If you haven't heard about it yet, checkout
Ask Patents, a site dedicated to taking the war to the doorstep of patent trolls.
According to
Joel Spolsky, software patents are ludicrously easy to file, and ludicrously broad in their cope.
Since patent examiners rely so much on keyword searches, when you submit your application, if you can change some of the keywords in your patent to be different than the words used everywhere else, you might get your patent through even when there’s blatant prior art, because by using weird, made-up words for things, you’ve made that prior art harder to find.
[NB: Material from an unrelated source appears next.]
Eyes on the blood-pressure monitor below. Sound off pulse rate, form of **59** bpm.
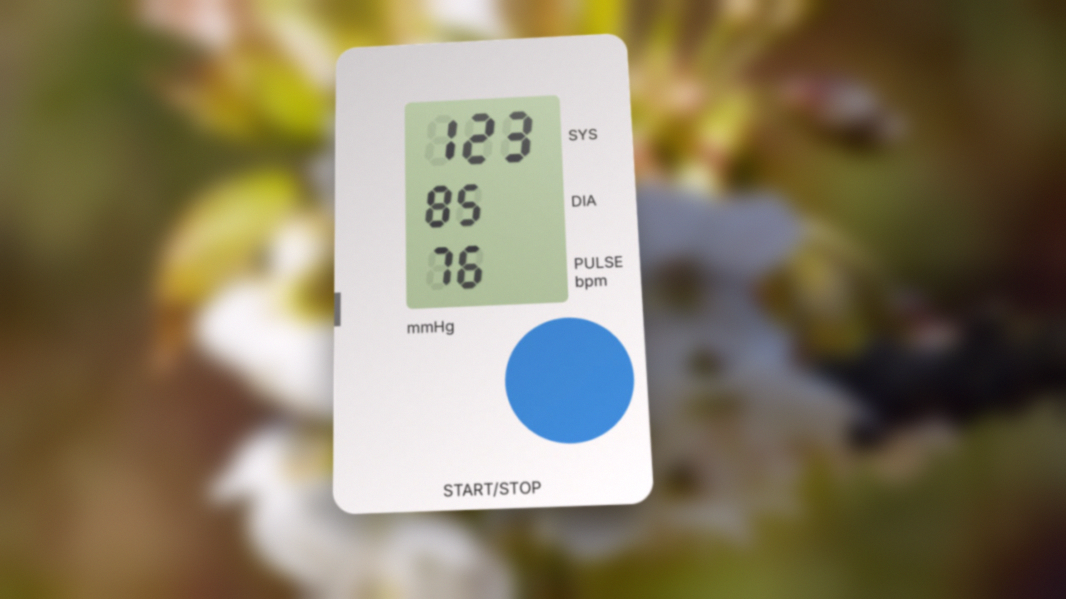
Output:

... Have you ever seen a patent application that appears ridiculously broad? (“Good lord, they’re trying to patent CARS!”). Here’s why. The applicant is deliberately overreaching, that is, striving to get the broadest possible patent knowing that the worst thing that can happen is that the patent examiner whittles their claims down to what they were entitled to patent anyway.
Thus, we have Stack Exchange stepping forward with Ask Patents, which presents patent applications that are likely bullshit. If you, as the reader, can find examples of prior art (prior examples of the technology in application), then you can upload the example to the site, and it can be used by the patent office to deny the patent claim.
Check it out. It's easier than you might think. The very first patent I looked at was a blatant
attempt to patent ecommerce. Anyone with a shopping cart system would be at risk if this patent was accepted.